Université UVS

« COVID-19 et Constitution » : la problématique d’un équilibre précieux entre état de droit et mesure d’urgence, soulevée par l’ASDC et l’UVS, dans le cadre d’un colloque international

La pandémie de la COVID19 n’est pas seulement une urgence sanitaire pour le monde. Elle constitue également un challenge important pour l’affermissement de la gouvernance démocratique. À cet égard, le respect de la règle de droit et de la constitution dans tous ses états, dans le cadre des mesures d’urgence adoptées par les gouvernements pour arrêter la propagation du virus doit demeurer une préemption. Aujourd’hui, les constitutionnalistes du monde entier se posent en observateurs légitimes pour apporter les recommandations nécessaires, afin d’optimiser l’action gouvernementale dans la recherche de cet équilibre souvent précaire et parfois voué à l’oubli.

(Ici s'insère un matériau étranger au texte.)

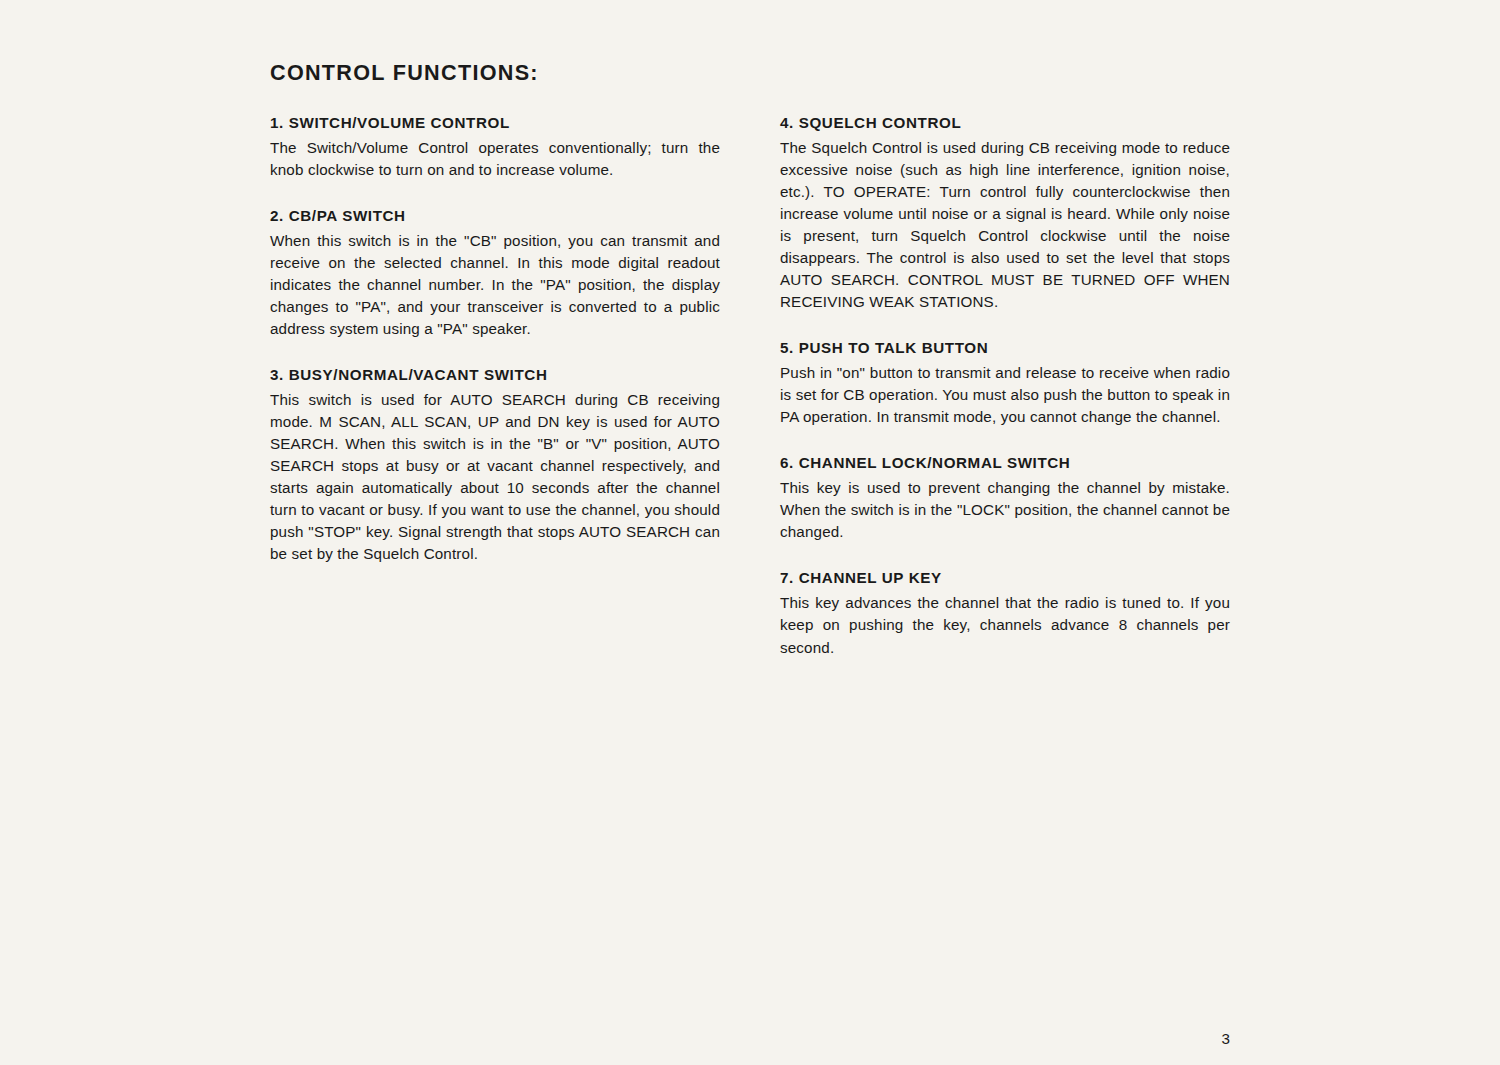CONTROL FUNCTIONS:
1. SWITCH/VOLUME CONTROL
The Switch/Volume Control operates conventionally; turn the knob clockwise to turn on and to increase volume.
2. CB/PA SWITCH
When this switch is in the "CB" position, you can transmit and receive on the selected channel. In this mode digital readout indicates the channel number. In the "PA" position, the display changes to "PA", and your transceiver is converted to a public address system using a "PA" speaker.
3. BUSY/NORMAL/VACANT SWITCH
This switch is used for AUTO SEARCH during CB receiving mode. M SCAN, ALL SCAN, UP and DN key is used for AUTO SEARCH. When this switch is in the "B" or "V" position, AUTO SEARCH stops at busy or at vacant channel respectively, and starts again automatically about 10 seconds after the channel turn to vacant or busy. If you want to use the channel, you should push "STOP" key. Signal strength that stops AUTO SEARCH can be set by the Squelch Control.
4. SQUELCH CONTROL
The Squelch Control is used during CB receiving mode to reduce excessive noise (such as high line interference, ignition noise, etc.). TO OPERATE: Turn control fully counterclockwise then increase volume until noise or a signal is heard. While only noise is present, turn Squelch Control clockwise until the noise disappears. The control is also used to set the level that stops AUTO SEARCH. CONTROL MUST BE TURNED OFF WHEN RECEIVING WEAK STATIONS.
5. PUSH TO TALK BUTTON
Push in "on" button to transmit and release to receive when radio is set for CB operation. You must also push the button to speak in PA operation. In transmit mode, you cannot change the channel.
6. CHANNEL LOCK/NORMAL SWITCH
This key is used to prevent changing the channel by mistake. When the switch is in the "LOCK" position, the channel cannot be changed.
7. CHANNEL UP KEY
This key advances the channel that the radio is tuned to. If you keep on pushing the key, channels advance 8 channels per second.
3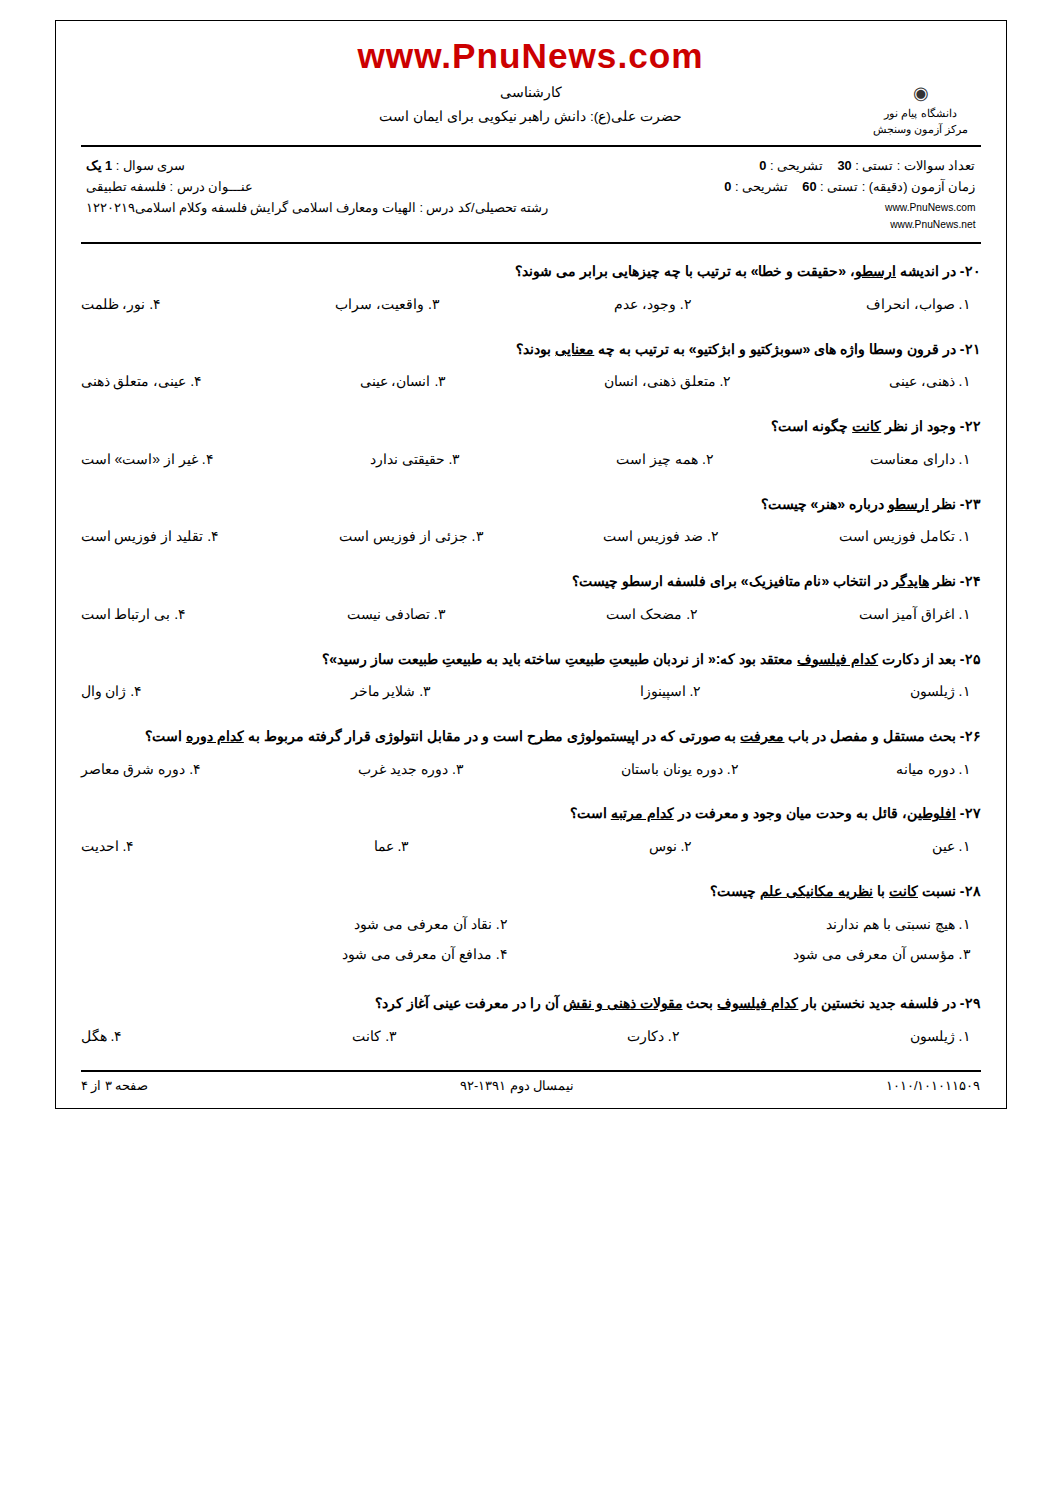www.PnuNews.com
◉
دانشگاه پیام نور
مرکز آزمون وسنجش
کارشناسی
حضرت علی(ع): دانش راهبر نیکویی برای ایمان است
◉
دانشگاه پیام نور
| تعداد سوالات : تستی : 30 تشریحی : 0 | سری سوال : 1 یک |
| زمان آزمون (دقیقه) : تستی : 60 تشریحی : 0 | عنـــوان درس : فلسفه تطبیقی |
| www.PnuNews.com www.PnuNews.net | رشته تحصیلی/کد درس : الهیات ومعارف اسلامی گرایش فلسفه وکلام اسلامی۱۲۲۰۲۱۹ |
۲۰- در اندیشه ارسطو، «حقیقت و خطا» به ترتیب با چه چیزهایی برابر می شوند؟
۱. صواب، انحراف ۲. وجود، عدم ۳. واقعیت، سراب ۴. نور، ظلمت
۲۱- در قرون وسطا واژه های «سوبژکتیو و ابژکتیو» به ترتیب به چه معنایی بودند؟
۱. ذهنی، عینی ۲. متعلق ذهنی، انسان ۳. انسان، عینی ۴. عینی، متعلق ذهنی
۲۲- وجود از نظر کانت چگونه است؟
۱. دارای معناست ۲. همه چیز است ۳. حقیقتی ندارد ۴. غیر از «است» است
۲۳- نظر ارسطو درباره «هنر» چیست؟
۱. تکامل فوزیس است ۲. ضد فوزیس است ۳. جزئی از فوزیس است ۴. تقلید از فوزیس است
۲۴- نظر هایدگر در انتخاب «نام متافیزیک» برای فلسفه ارسطو چیست؟
۱. اغراق آمیز است ۲. مضحک است ۳. تصادفی نیست ۴. بی ارتباط است
۲۵- بعد از دکارت کدام فیلسوف معتقد بود که:« از نردبان طبیعتِ طبیعتِ ساخته باید به طبیعتِ طبیعت ساز رسید»؟
۱. ژیلسون ۲. اسپینوزا ۳. شلایر ماخر ۴. ژان وال
۲۶- بحث مستقل و مفصل در باب معرفت به صورتی که در اپیستمولوژی مطرح است و در مقابل انتولوژی قرار گرفته مربوط به کدام دوره است؟
۱. دوره میانه ۲. دوره یونان باستان ۳. دوره جدید غرب ۴. دوره شرق معاصر
۲۷- افلوطین، قائل به وحدت میان وجود و معرفت در کدام مرتبه است؟
۱. عین ۲. نوس ۳. عما ۴. احدیت
۲۸- نسبت کانت با نظریه مکانیکی علم چیست؟
۱. هیچ نسبتی با هم ندارند ۲. نقاد آن معرفی می شود ۳. مؤسس آن معرفی می شود ۴. مدافع آن معرفی می شود
۲۹- در فلسفه جدید نخستین بار کدام فیلسوف بحث مقولات ذهنی و نقش آن را در معرفت عینی آغاز کرد؟
۱. ژیلسون ۲. دکارت ۳. کانت ۴. هگل
۱۰۱۰/۱۰۱۰۱۱۵۰۹
نیمسال دوم ۱۳۹۱-۹۲
صفحه ۳ از ۴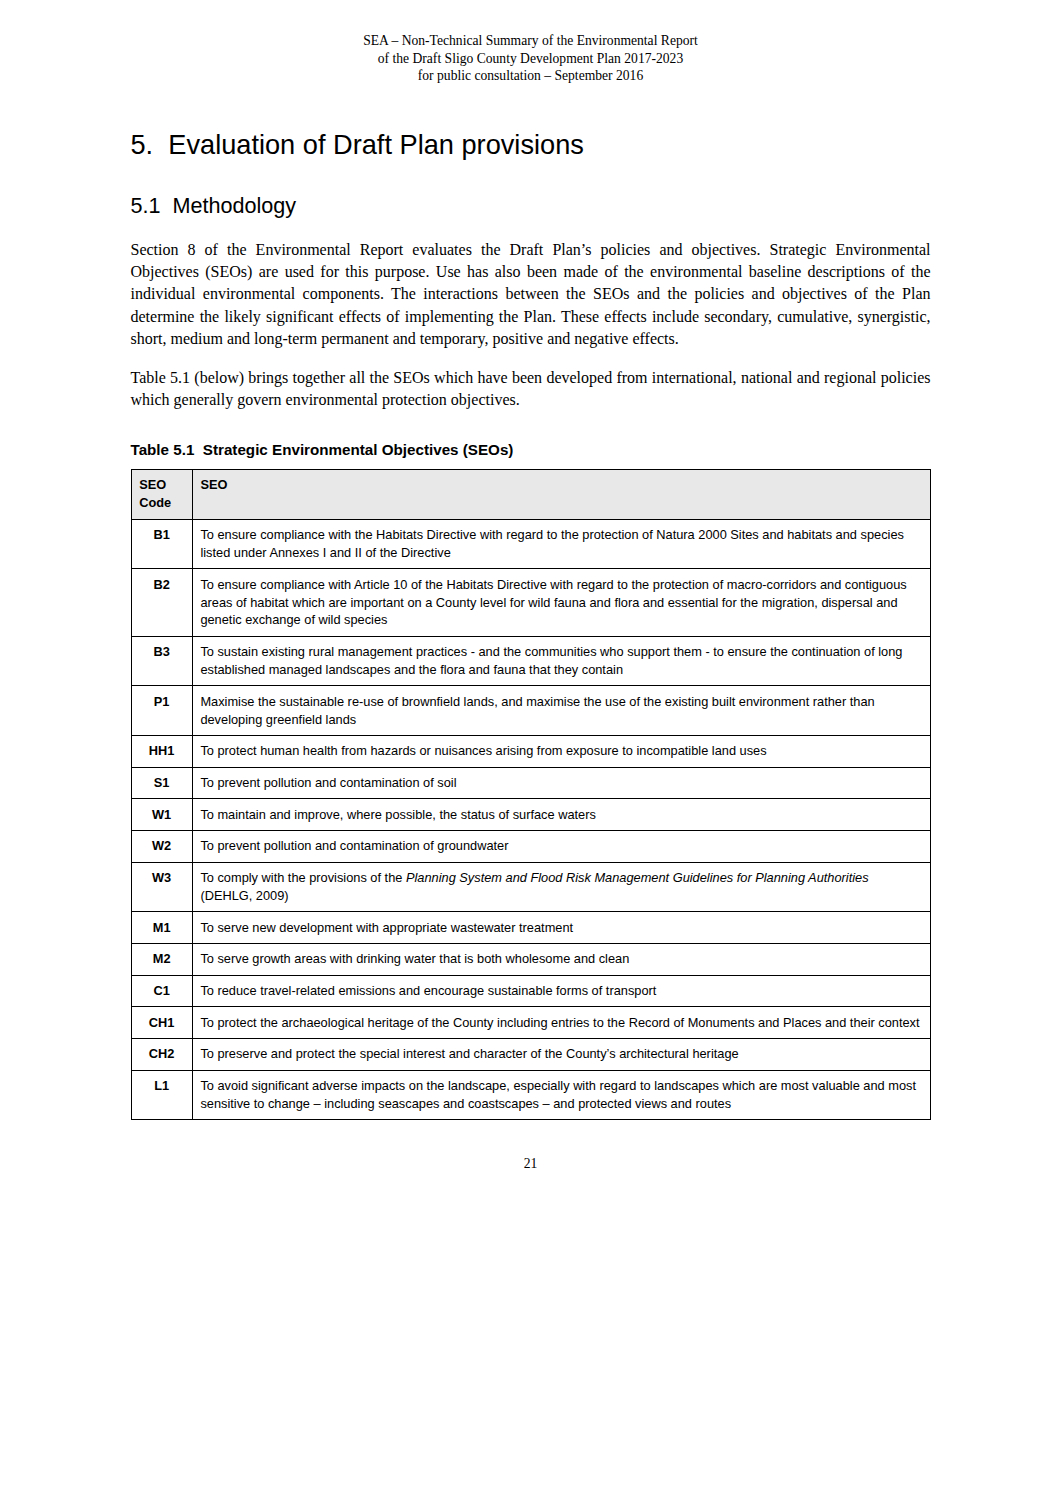SEA – Non-Technical Summary of the Environmental Report
of the Draft Sligo County Development Plan 2017-2023
for public consultation – September 2016
5. Evaluation of Draft Plan provisions
5.1 Methodology
Section 8 of the Environmental Report evaluates the Draft Plan’s policies and objectives. Strategic Environmental Objectives (SEOs) are used for this purpose. Use has also been made of the environmental baseline descriptions of the individual environmental components. The interactions between the SEOs and the policies and objectives of the Plan determine the likely significant effects of implementing the Plan. These effects include secondary, cumulative, synergistic, short, medium and long-term permanent and temporary, positive and negative effects.
Table 5.1 (below) brings together all the SEOs which have been developed from international, national and regional policies which generally govern environmental protection objectives.
Table 5.1 Strategic Environmental Objectives (SEOs)
| SEO Code | SEO |
| --- | --- |
| B1 | To ensure compliance with the Habitats Directive with regard to the protection of Natura 2000 Sites and habitats and species listed under Annexes I and II of the Directive |
| B2 | To ensure compliance with Article 10 of the Habitats Directive with regard to the protection of macro-corridors and contiguous areas of habitat which are important on a County level for wild fauna and flora and essential for the migration, dispersal and genetic exchange of wild species |
| B3 | To sustain existing rural management practices - and the communities who support them - to ensure the continuation of long established managed landscapes and the flora and fauna that they contain |
| P1 | Maximise the sustainable re-use of brownfield lands, and maximise the use of the existing built environment rather than developing greenfield lands |
| HH1 | To protect human health from hazards or nuisances arising from exposure to incompatible land uses |
| S1 | To prevent pollution and contamination of soil |
| W1 | To maintain and improve, where possible, the status of surface waters |
| W2 | To prevent pollution and contamination of groundwater |
| W3 | To comply with the provisions of the Planning System and Flood Risk Management Guidelines for Planning Authorities (DEHLG, 2009) |
| M1 | To serve new development with appropriate wastewater treatment |
| M2 | To serve growth areas with drinking water that is both wholesome and clean |
| C1 | To reduce travel-related emissions and encourage sustainable forms of transport |
| CH1 | To protect the archaeological heritage of the County including entries to the Record of Monuments and Places and their context |
| CH2 | To preserve and protect the special interest and character of the County’s architectural heritage |
| L1 | To avoid significant adverse impacts on the landscape, especially with regard to landscapes which are most valuable and most sensitive to change – including seascapes and coastscapes – and protected views and routes |
21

C’est dans ce contexte que l’Association sénégalaise de Droit constitutionnel (ASDC) et l’Université virtuelle du Sénégal (UVS) ont organisé un colloque international, sur le thème « COVID-19 et Constitution ». Il s’est déroulé du 15 au 17 octobre 2020, dans les locaux de l’UVS et a été retransmis en direct sur la page Facebook de l’université. Il a réuni des professionnels du droit du monde entier qui ont magnifié cette activité par des contributions toutes aussi riches que pertinentes, avec pour seul mot d’ordre la préservation des droits de la société.

Le mot de bienvenue prononcé par le Professeur Boubacar BA, Président du Comité d’organisation du Colloque a très tôt annoncé la finalité instructive de l’activité et rappelé à « la clairvoyance des décideurs qui devra toujours guider le choix des réponses appropriées pour venir à bout de cette situation ». En effet, il va de soi que même si la crise sanitaire que nous traversons nécessite la préhension de décisions exceptionnelles, il parait important de rappeler qu’en toutes situations, le respect des libertés des citoyens doit demeurer la règle. Un état de fait qui enjoint le Professeur Alassane KANTÉ, Doyen de la Faculté des Sciences politiques et juridiques de l’Université Cheikh Anta DIOP de Dakar (UCAD), de préciser que la crise doit également être revisitée du point de vue du constitutionnaliste afin de guider le rôle des pouvoirs dans la gestion des droits fondamentaux, de l’administration, de l’économie et des finances…

Il est en ces mots, rejoint par le Coordonnateur de l’UVS, le Professeur Moussa LO, qui rappelle lors de son discours d’ouverture, que cette crise n’est pas l’apanage seul, des sciences dures mais aussi celui des sciences sociales et du droit. Il s’est félicité que l‘UVS ait pu participer à l’organisation de cette tribune d’échanges et d’examens des actions implémentées dans différents pays. En effet l’internationalisation des débats qui se sont déroulés sur la plateforme collaborative déployée par l’UVS, a permis de partager les expériences de professionnels situés au Mali, en République Démocratique du Congo, au Bénin, en Tunisie, en Côte d’Ivoire, en France… L’UVS participe ainsi à l’organisation d’activités scientifiques de haut rang et contribue à rendre les savoirs accessibles à tous, comme l’a rappelé le Professeur Jean Louis CORREA, Responsable du Pôle Sciences économiques, juridiques et de l’Administration (SEJA) de l’UVS.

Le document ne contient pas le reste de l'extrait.